Using Kaggle datasets in Colab
Here's how I got Kaggle datasets into Colab.
The book I'm following referred to the Dogs vs Cats dataset. After creating an account, I went to the dataset page.
One way would be to download it to my laptop, then upload it to Colab, but it would be more straightforward to download it once in Colab instead.
It turns out Kaggle made a CLI tool to download datasets from the commandline:
In Colab, I ran:
!pip install kaggle
Then I went to my account settings on Kaggle, and created an API key, as the doc suggests.

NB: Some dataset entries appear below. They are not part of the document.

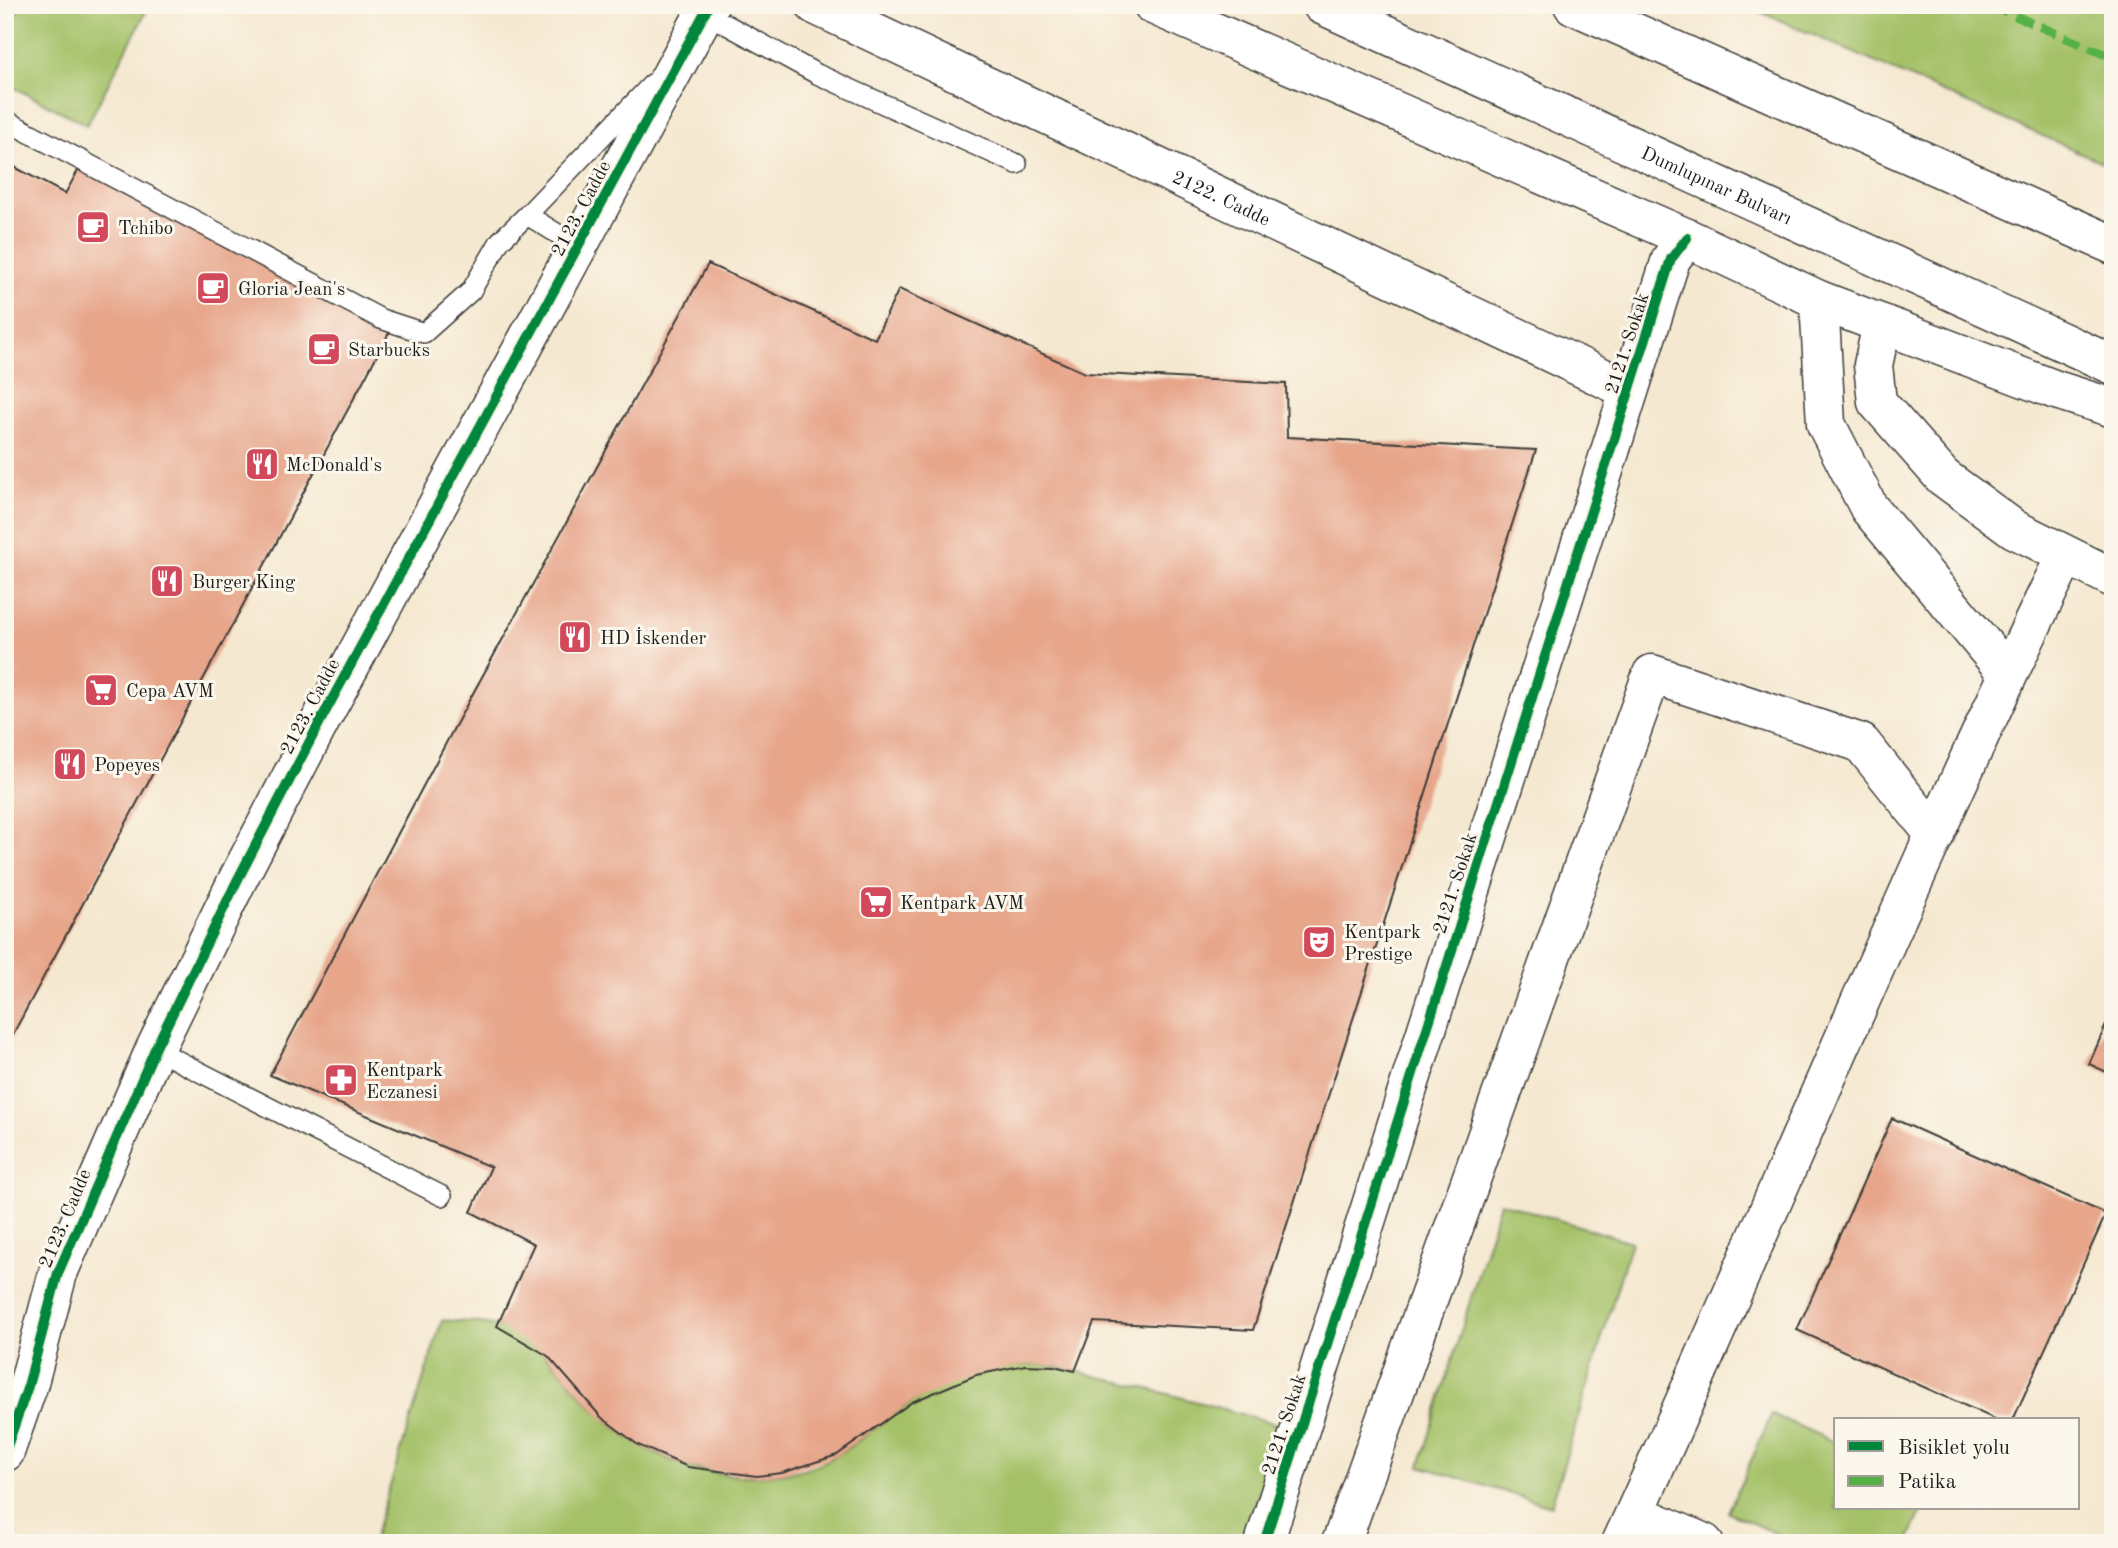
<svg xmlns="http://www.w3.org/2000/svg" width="2118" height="1548" font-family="'Old Standard TT',serif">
  <rect width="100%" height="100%" fill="#fbf7ec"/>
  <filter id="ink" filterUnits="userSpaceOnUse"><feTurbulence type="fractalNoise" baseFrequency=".0143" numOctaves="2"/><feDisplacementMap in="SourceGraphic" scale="14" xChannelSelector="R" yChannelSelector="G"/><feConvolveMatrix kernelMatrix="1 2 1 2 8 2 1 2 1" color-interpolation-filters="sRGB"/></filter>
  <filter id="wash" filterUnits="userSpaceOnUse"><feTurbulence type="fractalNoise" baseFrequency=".00686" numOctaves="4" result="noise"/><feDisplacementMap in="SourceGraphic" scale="28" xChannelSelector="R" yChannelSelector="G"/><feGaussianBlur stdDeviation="1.57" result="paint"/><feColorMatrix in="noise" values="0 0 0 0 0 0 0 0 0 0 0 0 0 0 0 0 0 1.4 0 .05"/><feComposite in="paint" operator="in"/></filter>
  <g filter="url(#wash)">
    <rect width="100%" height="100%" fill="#f5e8d0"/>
    <g fill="#a4c168" stroke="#606e42" stroke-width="2">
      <polygon points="20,5 138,5 147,10 87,125 5,83 5,33"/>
      <polygon points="1745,5 2113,5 2113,167"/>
      <polygon points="1500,1202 1631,1242 1551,1506 1420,1466"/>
      <path d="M442,1320C460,1322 482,1321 500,1327C539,1340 557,1368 583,1397C622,1441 671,1468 729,1475C764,1479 807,1473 837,1455C863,1440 885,1418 911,1403C943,1384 988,1367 1026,1365C1052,1363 1078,1372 1104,1378C1164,1392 1224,1409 1283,1426L1241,1543H372Z"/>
      <polygon points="1772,1414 1836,1443 1836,1508 1923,1508 1907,1543 1796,1543 1728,1512"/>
    </g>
    <g id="blocks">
      <g fill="#e7a58a">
        <polygon points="5,162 65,194 80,167 390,331 5,1049"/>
        <polygon points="708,264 875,339 899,289 1085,373 1286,384 1287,437 1536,450 1253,1330 1094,1322 1075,1371 1054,1366 1025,1365 976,1375 912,1402 837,1455 782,1473 757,1476 688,1467 638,1445 601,1417 548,1356 497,1326 534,1244 471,1212 491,1167 270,1075 454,728"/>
        <polygon points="2113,1009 2113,1075 2089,1064"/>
        <polygon points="1892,1118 2106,1214 2013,1420 1997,1420 1797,1330"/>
      </g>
    </g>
  </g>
  <g filter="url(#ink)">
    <use href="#blocks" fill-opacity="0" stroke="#3d3b37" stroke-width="2"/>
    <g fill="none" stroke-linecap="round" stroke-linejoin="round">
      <g stroke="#3d3b37" stroke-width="22">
        <g id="lane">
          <polyline points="705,13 817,74 1017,164"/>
          <polyline points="5,120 381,319 424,333 471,291 500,241 527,215 579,247"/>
          <polyline points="527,215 652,84"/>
          <polyline points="155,1049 442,1196"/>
        </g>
      </g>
      <g stroke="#3d3b37" stroke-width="41">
        <g id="street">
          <path id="s1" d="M815,5L1629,390"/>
          <polyline points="1819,300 1826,424 1869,508 2008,674"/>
          <polyline points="1882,324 1873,365 1877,402 1943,477 2014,529 2113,578"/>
          <polyline points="5,1452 28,1386 58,1273 155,1049 238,879 323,716 709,5"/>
          <polyline points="1635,1513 1704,1543"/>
          <polyline points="1264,1543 1671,259 1687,238"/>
          <polyline points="1341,1543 1652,674 1861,743 1935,835"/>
          <path d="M1621,1543C1771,1215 1906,880 2065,557"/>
        </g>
      </g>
      <g stroke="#3d3b37" stroke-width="41">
        <g id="highway">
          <polyline points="1153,5 1687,238 1819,300 2056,390 2113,408"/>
          <path id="s2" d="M1322,5L2113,365"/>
          <polyline points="1573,5 2113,245"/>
        </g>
      </g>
      <use href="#lane" stroke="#fff" stroke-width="19"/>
      <use href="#street" stroke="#fff" stroke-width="38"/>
      <use href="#highway" stroke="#fff" stroke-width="38"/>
      <polyline stroke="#55b145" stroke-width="9" stroke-dasharray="18 9" stroke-linecap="butt" points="1990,5 2113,58"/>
      <g stroke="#fbf7ec" stroke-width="15">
        <g id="cycleway">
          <polyline points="5,1452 28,1386 58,1273 155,1049 238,879 323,716 709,5"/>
          <polyline points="1264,1543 1671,259 1687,238"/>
        </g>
      </g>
      <use href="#cycleway" stroke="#00873e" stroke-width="10"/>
    </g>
  </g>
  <defs>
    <g id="cafe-square" transform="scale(1.75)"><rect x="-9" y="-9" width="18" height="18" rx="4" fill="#d1495b" stroke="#fbf7ec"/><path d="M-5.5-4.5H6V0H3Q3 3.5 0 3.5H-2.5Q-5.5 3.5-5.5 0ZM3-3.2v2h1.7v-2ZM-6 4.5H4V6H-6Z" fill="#fff"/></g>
    <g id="restaurant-square" transform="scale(1.75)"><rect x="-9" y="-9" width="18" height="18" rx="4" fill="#d1495b" stroke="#fbf7ec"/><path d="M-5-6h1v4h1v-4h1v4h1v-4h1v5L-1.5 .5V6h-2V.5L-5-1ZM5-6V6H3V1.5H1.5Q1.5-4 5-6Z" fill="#fff"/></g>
    <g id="supermarket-square" transform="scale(1.75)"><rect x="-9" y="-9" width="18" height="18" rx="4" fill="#d1495b" stroke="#fbf7ec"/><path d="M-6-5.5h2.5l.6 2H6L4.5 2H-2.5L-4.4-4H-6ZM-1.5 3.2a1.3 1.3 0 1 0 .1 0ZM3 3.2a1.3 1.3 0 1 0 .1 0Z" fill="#fff"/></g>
    <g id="theatre-square" transform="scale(1.75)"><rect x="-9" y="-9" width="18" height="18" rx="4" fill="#d1495b" stroke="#fbf7ec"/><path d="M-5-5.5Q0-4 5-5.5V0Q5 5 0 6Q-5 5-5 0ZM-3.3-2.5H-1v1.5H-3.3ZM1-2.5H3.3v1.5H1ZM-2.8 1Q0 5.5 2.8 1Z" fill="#fff"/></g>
    <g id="pharmacy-square" transform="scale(1.75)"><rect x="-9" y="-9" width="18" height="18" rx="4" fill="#d1495b" stroke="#fbf7ec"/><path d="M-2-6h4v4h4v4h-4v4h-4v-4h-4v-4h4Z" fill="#fff"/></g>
  </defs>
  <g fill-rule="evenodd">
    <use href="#cafe-square" x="93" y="227"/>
    <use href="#cafe-square" x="213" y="288"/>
    <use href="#cafe-square" x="324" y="349"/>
    <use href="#restaurant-square" x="262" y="464"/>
    <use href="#restaurant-square" x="167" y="581"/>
    <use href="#restaurant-square" x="575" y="637"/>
    <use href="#supermarket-square" x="101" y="690"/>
    <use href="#restaurant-square" x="70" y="764"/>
    <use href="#supermarket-square" x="876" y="902"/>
    <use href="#theatre-square" x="1319" y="942"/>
    <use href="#pharmacy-square" x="341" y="1080"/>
  </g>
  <g text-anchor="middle" stroke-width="6" stroke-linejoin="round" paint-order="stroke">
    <g font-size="19" fill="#1c1c1c" stroke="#fbf7ec">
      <text dy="7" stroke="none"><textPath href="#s2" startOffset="434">Dumlupınar Bulvarı</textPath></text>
      <text dy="7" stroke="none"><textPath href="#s1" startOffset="450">2122. Cadde</textPath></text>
      <text transform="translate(580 208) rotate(-62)" y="7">2123. Cadde</text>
      <text transform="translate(1626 343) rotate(-72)" y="7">2121. Sokak</text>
      <text transform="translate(309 706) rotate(-62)" y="7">2123. Cadde</text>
      <text transform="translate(1454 883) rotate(-72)" y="7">2121. Sokak</text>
      <text transform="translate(64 1218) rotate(-67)" y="7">2123. Cadde</text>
      <text transform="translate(1283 1424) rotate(-72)" y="7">2121. Sokak</text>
    </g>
    <g font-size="19" fill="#1c1c1c" stroke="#fbf7ec" text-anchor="start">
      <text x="118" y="234">Tchibo</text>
      <text x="238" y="295">Gloria Jean's</text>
      <text x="348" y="356">Starbucks</text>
      <text x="286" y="471">McDonald's</text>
      <text x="192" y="588">Burger King</text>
      <text x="600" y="644">HD İskender</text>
      <text x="126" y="697">Cepa AVM</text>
      <text x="94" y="771">Popeyes</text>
      <text x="900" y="909">Kentpark AVM</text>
      <text x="1344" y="938">Kentpark<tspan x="1344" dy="22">Prestige</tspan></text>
      <text x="366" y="1076">Kentpark<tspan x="366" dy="22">Eczanesi</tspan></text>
    </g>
  </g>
  <rect width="2118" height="1548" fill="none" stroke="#fbf7ec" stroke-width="28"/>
  <rect x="1834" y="1418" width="245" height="91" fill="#fbf7ec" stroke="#a29f99" stroke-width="2"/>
  <rect x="1848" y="1441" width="35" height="10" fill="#00873e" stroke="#a29f99" stroke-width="2"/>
  <text x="1898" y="1454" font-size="21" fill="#1c1c1c">Bisiklet yolu</text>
  <rect x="1848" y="1476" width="35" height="10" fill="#55b145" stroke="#a29f99" stroke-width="2"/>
  <text x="1898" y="1488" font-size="21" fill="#1c1c1c">Patika</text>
</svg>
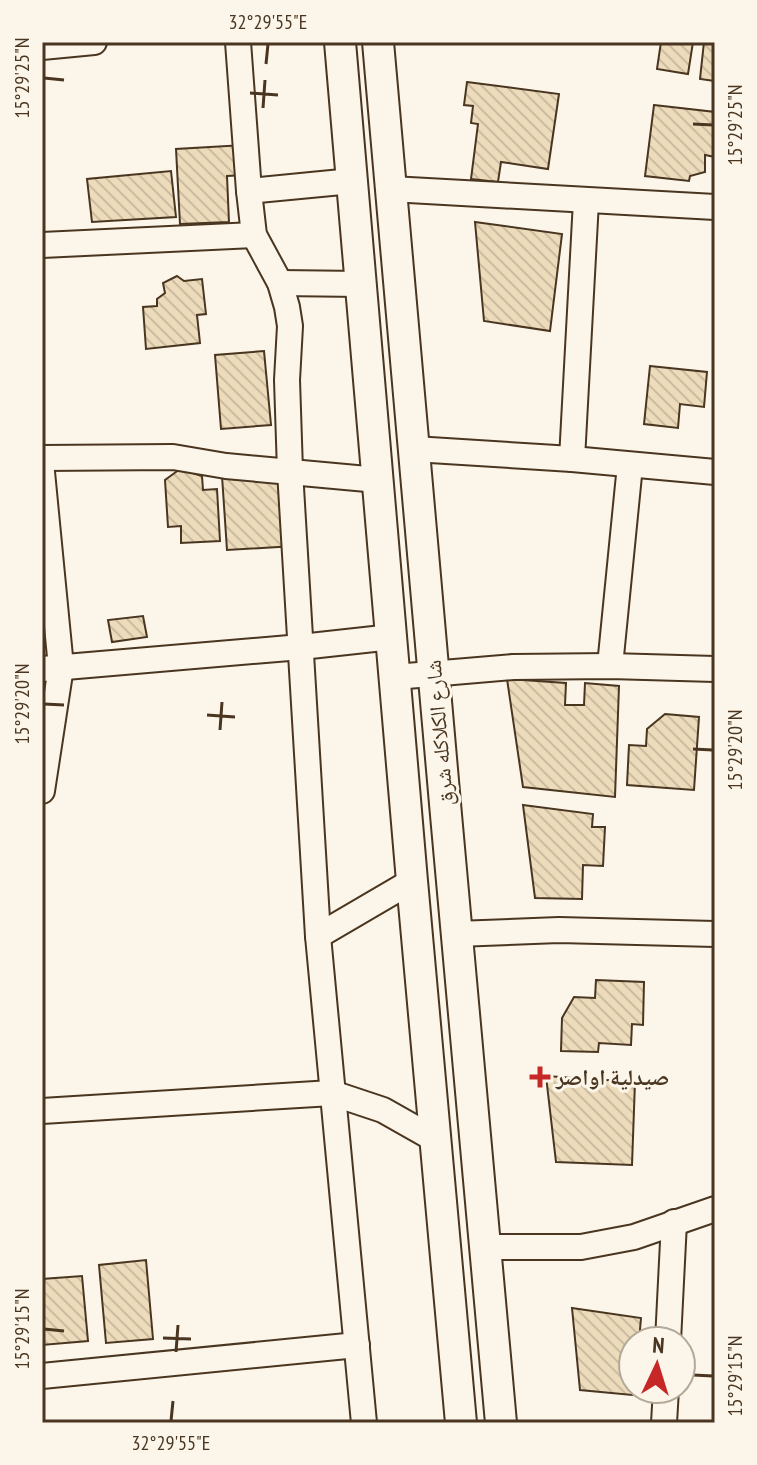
<svg xmlns="http://www.w3.org/2000/svg" width="757" height="1465" font-family="'PT Sans Narrow','Noto Naskh Arabic',sans-serif">
<style>
.building{fill:url(#building-back-hatch);stroke:#4a3520;stroke-width:2}
.lines{fill:none;stroke-linecap:round;stroke-linejoin:round}
.minor-casing{stroke:#4a3520;stroke-width:28}
.tertiary-casing{stroke:#4a3520;stroke-width:34}
.minor{stroke:#fbf6e9;stroke-width:24}
.tertiary{stroke:#fbf6e9;stroke-width:30}
.ticks{fill:none;stroke:#4a3520;stroke-width:3}
.poi-dot{fill:#c62828;stroke:#fbf6e9;stroke-width:3}
.labels{text-anchor:middle;dominant-baseline:central;stroke-width:6;stroke-linejoin:round;paint-order:stroke}
.street-label{font-size:22px;fill:#4a3520;stroke:#fbf6e9}
.poi-label{font-size:22px;font-weight:bold;fill:#4a3520;stroke:#fbf6e9;text-anchor:start}
.neatline{fill:none;stroke:#4a3520;stroke-width:3}
.ticks-label{font-size:20px;text-anchor:middle;fill:#4a3520}
</style>
<defs>
<pattern id="building-back-hatch" width="6" height="6" patternUnits="userSpaceOnUse" patternTransform="scale(2)"><rect width="6" height="6" fill="#ecdcbc"/><path d="M-1 5l2 2M0 0l6 6M5-1l2 2" fill="none" stroke="#ccbda1"/></pattern>
</defs>
<rect width="100%" height="100%" fill="#fbf6e9"/>
<g class="building">
<path d="M661,42h32l-5,32 -31,-5z"/>
<path d="M704,42h11v39l-15,-2z"/>
<path d="M467,82l92,12 -11,75 -47,-7 -3,20 -27,-3 7,-55 -7,-1 2,-17 -9,-1z"/>
<path d="M654,105l61,7v45l-10,-2v17l-15,4 -1,5 -44,-5z"/>
<path d="M244,145l1,30 -18,1 2,46 -49,2 -4,-75z"/>
<path d="M171,171l5,46 -84,5 -5,-43z"/>
<path d="M475,222l87,12 -12,97 -66,-10z"/>
<path d="M177,276l7,5 18,-2 4,35 -9,1 3,28 -54,6 -3,-42 14,-1v-7l8,-6 -2,-10z"/>
<path d="M264,351l7,74 -50,4 -6,-74z"/>
<path d="M650,366l57,6 -3,35 -24,-3 -2,24 -34,-4z"/>
<path d="M180,469l22,7 1,14 14,-1 3,52 -39,2v-17l-13,1 -3,-47z"/>
<path d="M289,472l5,74 -67,4 -5,-74z"/>
<path d="M143,616l4,21 -35,5 -4,-22z"/>
<path d="M507,679l59,4 -1,22h19l1,-22 34,3 -4,111 -92,-10z"/>
<path d="M665,714l34,3 -5,73 -67,-5 2,-40 17,1 1,-17z"/>
<path d="M523,805l70,9 -1,13h13l-2,39 -20,-1 -1,34 -47,-1z"/>
<path d="M596,980l48,2 -1,43 -11,-1 -1,21 -32,-2 -1,9 -37,-1 1,-33 12,-21 21,1z"/>
<path d="M546,1076l89,6 -3,83 -76,-3z"/>
<path d="M146,1260l7,79 -47,4 -7,-78z"/>
<path d="M82,1276l6,65 -46,4v-66z"/>
<path d="M572,1308l69,10 -2,23h-6l-1,54 -52,-5z"/>
</g>
<g class="lines">
<g class="minor-casing">
<g id="minor">
<path d="M238,42l11,149 5,44 26,48 7,24 3,19 -3,54 3,91 28,465 46,487"/>
<path d="M42,47l52,-5"/>
<path d="M391,189l324,18"/>
<path d="M249,191l103,-10"/>
<path d="M42,245l212,-10"/>
<path d="M280,283l81,1"/>
<path d="M414,449l158,10 143,13"/>
<path d="M42,458l131,-1 53,9 152,14"/>
<path d="M572,459l14,-258"/>
<path d="M42,472l19,195 -19,124"/>
<path d="M610,666l20,-201"/>
<path d="M42,669l259,-22 91,-10"/>
<path d="M395,677l118,-10 97,-1 105,3"/>
<path d="M456,934l103,-4 156,4"/>
<path d="M318,936l94,-55"/>
<path d="M42,1111l290,-18 51,17 53,30"/>
<path d="M486,1247h95l53,-10 81,-28"/>
<path d="M668,1341l6,-119"/>
<path d="M42,1376l315,-31"/>
<path d="M664,1423l2,-34"/>
</g>
</g>
<g class="tertiary-casing">
<g id="tertiary">
<path d="M340,42l72,839 49,542"/>
<path d="M378,42c41,460 80,921 123,1381"/>
</g>
</g>
<use href="#minor" class="minor"/>
<use href="#tertiary" class="tertiary"/>
</g>
<path class="ticks" d="M266,64l2,-20M44,78l20,2M250,93l28,2M263,108l2,-28M693,124l20,1M44,704l20,1M207,715l28,2M220,730l2,-28M693,749l20,1M44,1329l20,2M163,1338l28,1M176,1352l2,-27M693,1375l20,1M171,1421l2,-20"/>
<path class="poi-dot" d="M536 1065h8v8h8v8h-8v8h-8v-8h-8v-8h8z"/>
<g class="labels">
<g class="street-label">
<text transform="translate(439 733) rotate(-95)">شارع الكلاكله شرق</text>
</g>
<g class="poi-label">
<text x="556" y="1077">صيدلية اواصر</text>
</g>
</g>
<rect width="757" height="1465" fill="none" stroke="#fbf6e9" stroke-width="88"/>
<g transform="translate(657 1365) rotate(4)"><circle r="38" fill="#fbf6e9" stroke="#b4a999" stroke-width="2"/>
<path d="M0-6L14 30L0 20L-14 30Z" fill="#c62828"/>
<text y="-12" font-size="22" font-weight="bold" text-anchor="middle" fill="#4a3520">N</text>
</g>
<rect x="44" y="44" width="669" height="1377" class="neatline"/>
<g class="ticks-label">
<text x="268" y="29">32°29'55"E</text>
<text transform="translate(22 78) rotate(-90)" y="7">15°29'25"N</text>
<text transform="translate(735 125) rotate(-90)" y="7">15°29'25"N</text>
<text transform="translate(22 704) rotate(-90)" y="7">15°29'20"N</text>
<text transform="translate(735 750) rotate(-90)" y="7">15°29'20"N</text>
<text transform="translate(22 1329) rotate(-90)" y="7">15°29'15"N</text>
<text transform="translate(735 1376) rotate(-90)" y="7">15°29'15"N</text>
<text x="171" y="1450">32°29'55"E</text>
</g>
</svg>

Finally I set up the .kaggle/kaggle.json file on Colab:
!mkdir .kaggle
!echo '{"username":"...","key":"..."}' > .kaggle/kaggle.json
!cat .kaggle/kaggle.json
But running !kaggle competitions download -c dogs-vs-cats
would still complain that the file couldn't be found. It also suggests an alternative with environment variables. On the GitHub repo they also show how to use environment variables: https://github.com/Kaggle/kaggle-api#api-credentials.
However in Colab, environment variables are set up with %env
instead:
%env KAGGLE_USERNAME=...
%env KAGGLE_KEY=...
That did the trick!
Once downloaded, unzip it and you're good to go.